Despite these procedures, and the careful work of the Commons Commissioners, there were undoubtedly many errors and anomalies in the resulting registrations. This was recognised when the Commons Bill was introduced in the House of Lords in July 2005: the Parliamentary Under-Secretary of State, Department for Environment, Food and Rural Affairs (Lord Bach) said “Clause 18 provides for corrections to be made to the registers in certain circumstances. I should add that the Bill does not generally enable corrections to the number of rights registered under the 1965 Act. We recognise that many rights registered in the 1960s were excessive or inflated and, sometimes, out of all proportion to the capacity of the common. But we believe, as most stakeholders do, that we must move on and that reopening these registrations 35 years later would not be helpful in achieving better management of our commons.” – Hansard, 20th July 2005 Column 1487 et seq (Clause 18 of the Bill became Section 19 of the Act.)
The Bill became the Commons Land Act 2006 which is being brought into effect in stages. The Act is in force in a number of ‘pilot areas’ of which Devon is one. Theexplanatory notes to the Act give some general historical background though, of course, Dartmoor has its own peculiarities as the Forest of Dartmoor (formerly all part of Lydford parish) was a Royal Chase. The 2006 Act preserves the registers and reasserts their conclusiveness (s 18).

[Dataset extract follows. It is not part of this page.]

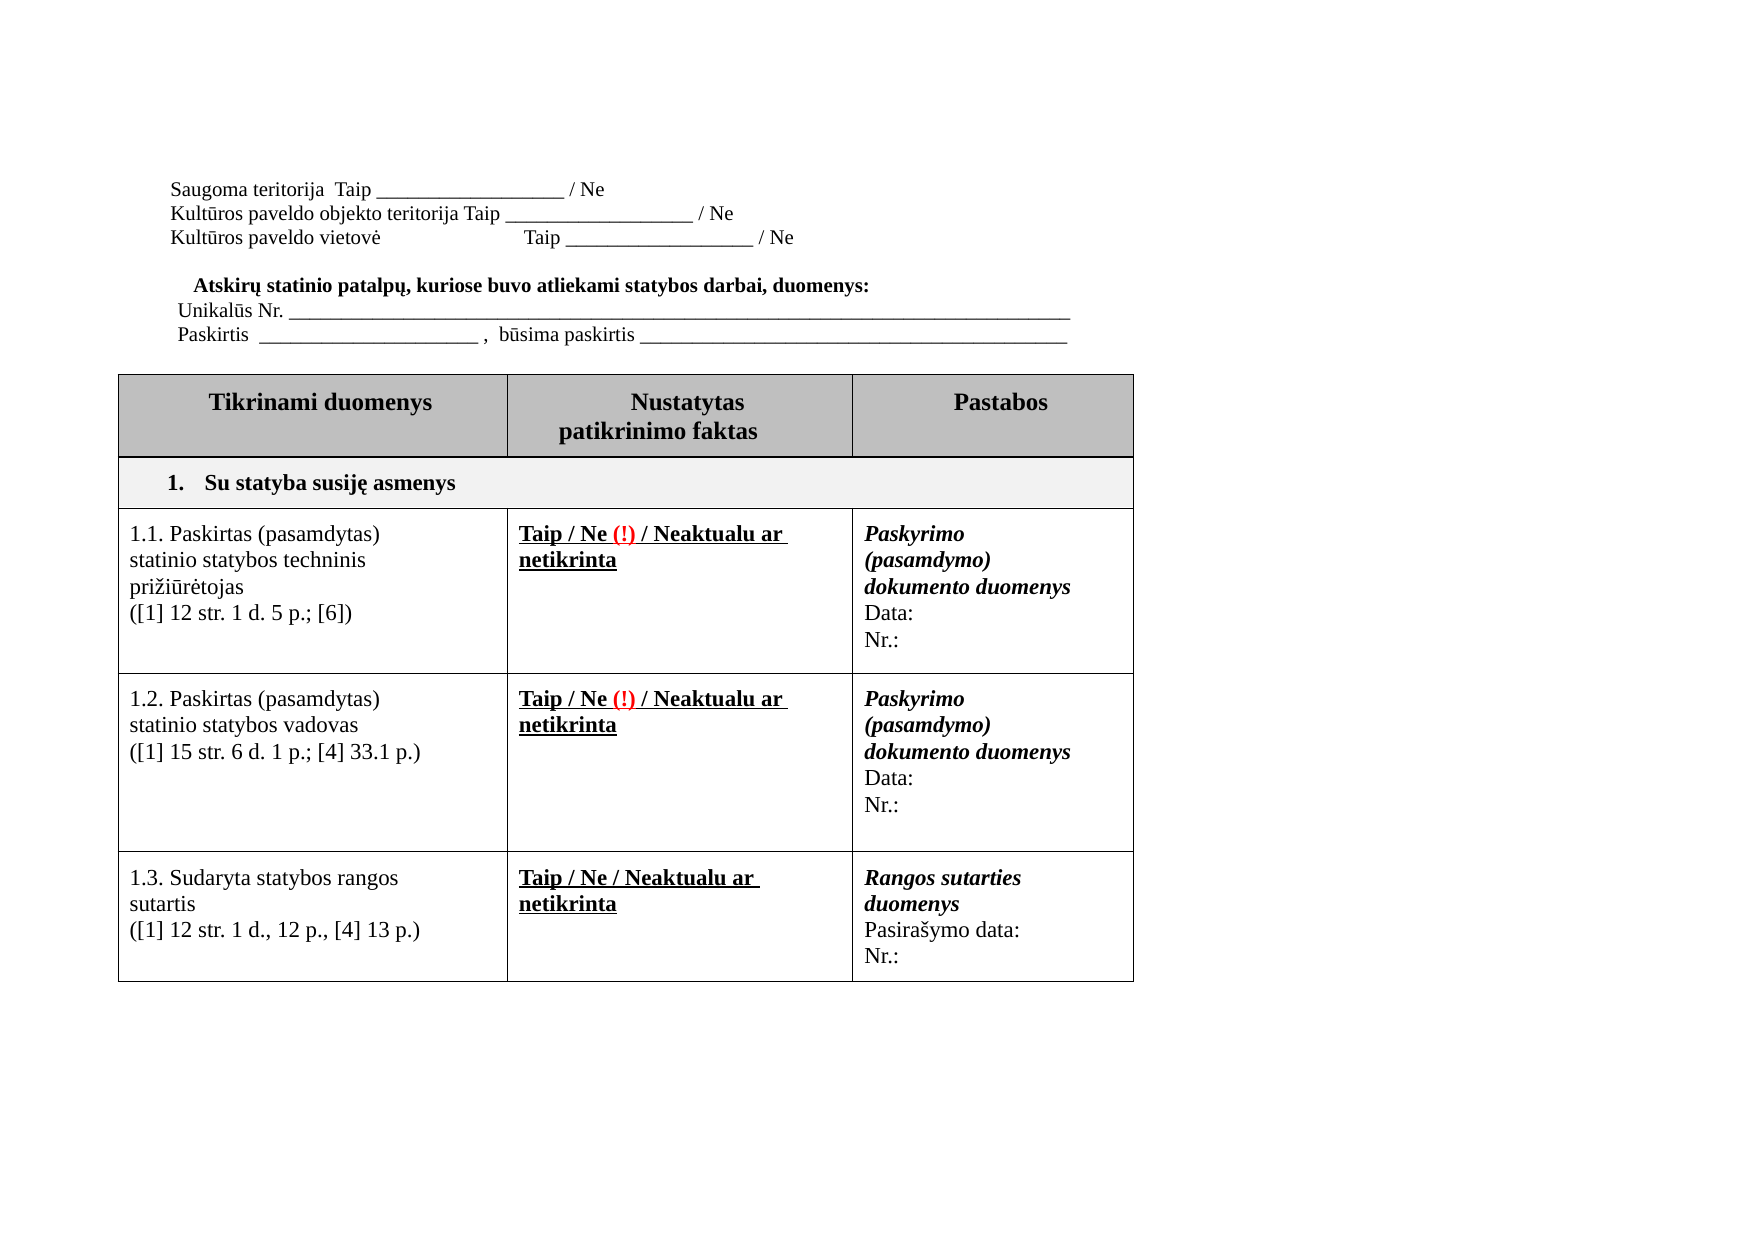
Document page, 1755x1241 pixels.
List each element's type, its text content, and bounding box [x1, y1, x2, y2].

The case before the Court of Appeal concerns a dispute over the interpretation of registered rights. Many rights were registered inaccurately. In the case now under appeal, a right over the Forest of Dartmoor has been wrongly associated with a right over an adjacent common and treated as a split right exercisable over the two commons – they are plainly separate rights with quite distinct historical and legal origins. Another right has been registered as a right exercisable over a single common where historical analysis leads to the conclusion that it should perhaps have been treated as a right exercisable over the two commons – a ‘split’ or ‘shared’ right. The decision the Court of Appeal has to make is, starkly, between : (1) interpreting the entries as they appear on the face of the register even though those entries are incorrect; and (2) undertaking an exercise in going behind the wording of the entries and looking at some extraneous material as an aid to interpretation. The first option gives the certainty that the Act was seeking to establish: the second option opens up the possibility of many rights being “re-interpreted” after many years.
The case involved detailed argument as to what information the registers could and should contain, what information in the registers was to be regarded as conclusive, whether it was possible to pray in aid other material in order to understand the entries … etc. In short, the position contended for by Respondent to the Appeal would leave open the possibility of limitations and restrictions on rights which would not be discernible from the register entries and would put an impossible burden on those seeking to understand the registers.
If the registers cannot be relied on without further enquiry, what is the nature and extent of the enquiry that should be undertaken by any interested party including, for example, a prospective purchaser of common land or of land with commons rights attached to it? What advice should professional advisers – eg solicitors, valuers – give? Any doubt will impact immediately on valuation. A purchaser will not pay full price for rights that may be open to doubt. This could have a catastrophic effect for some farmers. DEFRA and RPA would also have to review their current, long-established practice in interpreting the register entries when dealing with entitlements to environmental payments.
We await the decision of Lords Justices Hughes, Etherton and Tomlinson with great interest. Those with any interest in common land will, mostly, be hoping that the judgment will bring some certainty to the situation. Watch this space____!